Si l’on regarde brièvement dans le rétroviseur, les batteries de voiture au lithium-ion ont donné de meilleurs résultats que ce que les experts avaient prévu à l'origine. Les premiers tests avaient d’ailleurs fait fuir de nombreux fabricants qui pensaient que cette technologie ne serait pas viable. A l'époque, certaines entreprises, comme Tesla, avaient pris une avance considérable dans ce domaine tandis que beaucoup de constructeurs doivent à présent rattraper leur retard au plus vite et déployer des efforts considérables en matière de R&D.

Le passage aux VE représente également pour les constructeurs l’opportunité de ne pas retomber dans certains travers qui avaient donné lieu au DieselGate : les constructeurs doivent être transparents sur les performances réelles des VE, que ce soit en matière d’autonomie, de temps de recharge ou de durée de vie. 

Ainsi, l'objectif des fabricants de VE et de batteries n’est pas seulement de retirer de la circulation les véhicules émettant des gaz polluants, c’est aussi d’améliorer les processus de fabrication pour créer un produit durable et écologique.
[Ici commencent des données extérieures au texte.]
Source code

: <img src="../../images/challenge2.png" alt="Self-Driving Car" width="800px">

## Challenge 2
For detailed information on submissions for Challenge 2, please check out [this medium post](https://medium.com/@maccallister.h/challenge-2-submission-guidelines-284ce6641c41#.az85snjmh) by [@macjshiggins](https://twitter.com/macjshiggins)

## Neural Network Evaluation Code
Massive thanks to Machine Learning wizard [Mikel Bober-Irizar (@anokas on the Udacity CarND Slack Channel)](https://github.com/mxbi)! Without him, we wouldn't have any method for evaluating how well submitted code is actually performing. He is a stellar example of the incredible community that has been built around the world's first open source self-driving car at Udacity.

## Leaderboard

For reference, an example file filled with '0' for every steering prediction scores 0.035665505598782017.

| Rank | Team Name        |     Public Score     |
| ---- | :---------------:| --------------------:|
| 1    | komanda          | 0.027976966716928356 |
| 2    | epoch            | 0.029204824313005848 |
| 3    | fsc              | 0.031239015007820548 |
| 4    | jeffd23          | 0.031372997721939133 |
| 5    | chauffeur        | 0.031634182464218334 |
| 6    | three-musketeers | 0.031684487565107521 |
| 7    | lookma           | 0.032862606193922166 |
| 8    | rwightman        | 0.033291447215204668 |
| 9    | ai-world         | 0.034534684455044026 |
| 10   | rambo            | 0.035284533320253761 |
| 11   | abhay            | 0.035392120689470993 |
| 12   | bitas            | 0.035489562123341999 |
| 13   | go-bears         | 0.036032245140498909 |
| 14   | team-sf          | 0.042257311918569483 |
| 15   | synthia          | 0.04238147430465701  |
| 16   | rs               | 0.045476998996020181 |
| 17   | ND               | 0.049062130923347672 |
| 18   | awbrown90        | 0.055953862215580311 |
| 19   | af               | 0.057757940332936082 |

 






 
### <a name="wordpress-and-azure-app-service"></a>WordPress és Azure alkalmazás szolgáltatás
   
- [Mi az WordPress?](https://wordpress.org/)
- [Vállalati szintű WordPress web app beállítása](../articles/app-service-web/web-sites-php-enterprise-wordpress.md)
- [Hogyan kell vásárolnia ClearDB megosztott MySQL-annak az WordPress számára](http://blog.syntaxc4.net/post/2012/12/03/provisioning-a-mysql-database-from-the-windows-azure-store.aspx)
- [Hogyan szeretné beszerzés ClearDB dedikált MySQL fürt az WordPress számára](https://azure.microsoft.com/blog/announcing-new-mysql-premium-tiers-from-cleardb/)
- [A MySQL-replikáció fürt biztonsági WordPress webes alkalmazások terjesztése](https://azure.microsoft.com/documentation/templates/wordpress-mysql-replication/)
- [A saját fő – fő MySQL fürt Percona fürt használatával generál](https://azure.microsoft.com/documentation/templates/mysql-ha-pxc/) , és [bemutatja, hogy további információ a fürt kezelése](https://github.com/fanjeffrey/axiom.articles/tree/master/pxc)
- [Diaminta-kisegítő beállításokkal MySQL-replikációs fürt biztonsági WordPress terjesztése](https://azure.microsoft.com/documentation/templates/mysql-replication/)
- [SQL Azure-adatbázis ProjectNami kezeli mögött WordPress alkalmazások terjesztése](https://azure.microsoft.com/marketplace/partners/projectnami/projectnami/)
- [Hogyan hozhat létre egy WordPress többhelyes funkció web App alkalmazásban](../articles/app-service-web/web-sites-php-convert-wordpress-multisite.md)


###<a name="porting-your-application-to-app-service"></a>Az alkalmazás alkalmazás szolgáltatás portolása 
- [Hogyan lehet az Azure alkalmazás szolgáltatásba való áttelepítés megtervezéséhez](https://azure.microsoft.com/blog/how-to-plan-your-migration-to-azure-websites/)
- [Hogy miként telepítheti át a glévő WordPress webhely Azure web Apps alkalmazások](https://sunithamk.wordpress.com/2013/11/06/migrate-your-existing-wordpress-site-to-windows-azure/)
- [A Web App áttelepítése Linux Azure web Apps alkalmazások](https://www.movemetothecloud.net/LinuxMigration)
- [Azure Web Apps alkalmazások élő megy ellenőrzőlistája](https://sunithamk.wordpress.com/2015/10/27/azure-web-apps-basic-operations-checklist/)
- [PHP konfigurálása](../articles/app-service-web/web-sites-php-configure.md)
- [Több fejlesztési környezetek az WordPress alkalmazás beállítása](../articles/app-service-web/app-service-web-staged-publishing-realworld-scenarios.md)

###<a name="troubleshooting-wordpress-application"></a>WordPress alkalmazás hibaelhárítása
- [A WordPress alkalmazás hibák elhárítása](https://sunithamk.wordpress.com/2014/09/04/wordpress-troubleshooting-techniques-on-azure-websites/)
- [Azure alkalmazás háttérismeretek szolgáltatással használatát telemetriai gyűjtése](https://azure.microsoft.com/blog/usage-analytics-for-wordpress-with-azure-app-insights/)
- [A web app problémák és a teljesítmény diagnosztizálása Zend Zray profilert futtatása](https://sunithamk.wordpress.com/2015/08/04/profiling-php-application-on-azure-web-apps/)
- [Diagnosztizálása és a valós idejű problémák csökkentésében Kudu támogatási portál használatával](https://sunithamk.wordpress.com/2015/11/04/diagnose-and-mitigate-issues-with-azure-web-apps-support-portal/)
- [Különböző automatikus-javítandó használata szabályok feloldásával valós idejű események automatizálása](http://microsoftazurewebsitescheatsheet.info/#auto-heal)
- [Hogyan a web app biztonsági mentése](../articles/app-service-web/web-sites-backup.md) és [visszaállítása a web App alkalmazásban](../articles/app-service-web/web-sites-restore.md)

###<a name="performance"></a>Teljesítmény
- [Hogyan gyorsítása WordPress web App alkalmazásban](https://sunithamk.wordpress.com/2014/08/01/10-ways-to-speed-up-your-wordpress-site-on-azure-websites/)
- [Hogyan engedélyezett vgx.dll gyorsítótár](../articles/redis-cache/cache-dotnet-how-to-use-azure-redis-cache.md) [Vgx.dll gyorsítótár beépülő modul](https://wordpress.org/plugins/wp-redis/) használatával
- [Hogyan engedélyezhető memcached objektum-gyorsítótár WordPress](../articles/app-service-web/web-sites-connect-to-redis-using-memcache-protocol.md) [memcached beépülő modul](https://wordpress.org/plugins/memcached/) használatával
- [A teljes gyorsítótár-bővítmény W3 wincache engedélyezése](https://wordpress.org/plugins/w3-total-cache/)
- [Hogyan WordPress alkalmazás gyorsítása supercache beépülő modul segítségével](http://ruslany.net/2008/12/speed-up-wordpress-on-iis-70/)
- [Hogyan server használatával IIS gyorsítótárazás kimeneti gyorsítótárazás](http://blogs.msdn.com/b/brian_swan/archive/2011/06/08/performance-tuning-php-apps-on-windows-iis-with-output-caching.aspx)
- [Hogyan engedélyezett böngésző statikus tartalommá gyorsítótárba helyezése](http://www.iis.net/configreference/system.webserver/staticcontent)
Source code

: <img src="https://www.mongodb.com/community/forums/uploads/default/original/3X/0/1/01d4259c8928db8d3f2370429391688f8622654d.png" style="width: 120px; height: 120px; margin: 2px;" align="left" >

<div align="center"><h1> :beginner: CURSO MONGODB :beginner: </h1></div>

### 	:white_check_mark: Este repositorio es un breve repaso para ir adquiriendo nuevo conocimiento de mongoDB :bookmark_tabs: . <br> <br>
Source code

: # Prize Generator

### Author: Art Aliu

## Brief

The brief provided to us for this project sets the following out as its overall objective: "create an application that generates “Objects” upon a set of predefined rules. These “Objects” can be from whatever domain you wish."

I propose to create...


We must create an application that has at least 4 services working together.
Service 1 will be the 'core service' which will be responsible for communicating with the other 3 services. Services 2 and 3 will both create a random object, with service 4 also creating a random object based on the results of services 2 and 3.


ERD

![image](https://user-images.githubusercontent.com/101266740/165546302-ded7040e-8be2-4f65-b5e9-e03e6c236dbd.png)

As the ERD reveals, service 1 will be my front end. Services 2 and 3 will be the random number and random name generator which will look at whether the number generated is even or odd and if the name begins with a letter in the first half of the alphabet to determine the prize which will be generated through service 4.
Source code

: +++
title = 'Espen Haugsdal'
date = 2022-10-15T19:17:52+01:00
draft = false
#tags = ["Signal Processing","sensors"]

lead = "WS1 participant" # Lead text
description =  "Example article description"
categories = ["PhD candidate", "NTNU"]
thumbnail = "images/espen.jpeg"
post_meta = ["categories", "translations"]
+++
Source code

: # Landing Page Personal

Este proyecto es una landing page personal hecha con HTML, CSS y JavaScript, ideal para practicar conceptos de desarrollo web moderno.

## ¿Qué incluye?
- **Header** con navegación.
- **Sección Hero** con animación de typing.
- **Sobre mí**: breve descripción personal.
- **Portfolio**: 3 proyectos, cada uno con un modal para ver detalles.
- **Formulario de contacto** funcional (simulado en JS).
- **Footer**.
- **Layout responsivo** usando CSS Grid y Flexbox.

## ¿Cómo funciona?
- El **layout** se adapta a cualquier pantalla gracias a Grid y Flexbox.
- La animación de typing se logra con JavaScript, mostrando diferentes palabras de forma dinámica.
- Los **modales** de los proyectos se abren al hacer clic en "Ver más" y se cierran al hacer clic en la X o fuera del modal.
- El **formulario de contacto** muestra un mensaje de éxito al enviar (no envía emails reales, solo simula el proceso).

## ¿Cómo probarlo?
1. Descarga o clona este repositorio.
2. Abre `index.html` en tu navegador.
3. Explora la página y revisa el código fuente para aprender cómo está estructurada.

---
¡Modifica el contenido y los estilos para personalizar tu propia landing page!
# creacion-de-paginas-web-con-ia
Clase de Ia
Développer des pratiques standard pour le réseau électrique

L’essor des VE nous oblige à penser la voiture comme un composant du réseau électrique plutôt que comme un élément externe. Il est nécessaire de créer des normes permettant aux véhicules électriques de participer activement à la santé du réseau électrique au lieu d'être une charge inutile. Cette forme de relation entre le réseau et les véhicules électriques peut être obtenue par le transfert d'énergie du véhicule au réseau (V2G).  Les nouvelles technologies de conversion intelligente de l'énergie et les capacités de communication avec les services publics intégrées aux VE et aux stations de recharge permettent de réaliser le transfert d'énergie entre véhicules et réseau et de contribuer à la stabilisation du réseau électrique en utilisant la batterie embarquée du VE comme système de stockage d'énergie relié au réseau. Cependant, des obstacles réglementaires entravent actuellement le V2G. Les VE et les stations de recharge devront en fin de compte satisfaire à des normes nouvelles et évolutives en matière d'interconnexion et d'interopérabilité des ERD avec le réseau électrique.  Ainsi, les opérateurs de services publics disposeront des outils dont ils ont besoin dans les systèmes de recharge pour gérer la prolifération des VE, en les utilisant comme une ressource pour répondre à la diversité du bouquet énergétique et aux demandes changeantes du réseau électrique moderne. Ils pourraient recharger les véhicules mais aussi renvoyer l'énergie excédentaire au réseau, ce qui améliorerait la résilience globale.

La voie à suivre

Si le fordisme avait profondément changé les processus de fabrication industriels,  les véhicules électriques offrent quant à eux une formidable opportunité de remodeler le transport et de réduire l'impact de l'industrie automobile sur la planète. C’est particulièrement vrai en Europe où, après plusieurs décennies de désindustrialisation, certains pays vont devoir atteindre des niveaux de production considérables, dans des délais courts. Pour cela, les parties prenantes devront continuer à trouver des solutions innovantes pour résoudre les nombreux défis annexes qui accompagnent l'arrivée des véhicules électriques sur le marché. Cela passe notamment par des investissements importants en R&D et une collaboration étroite avec les experts de la mesure pour accélérer l’innovation.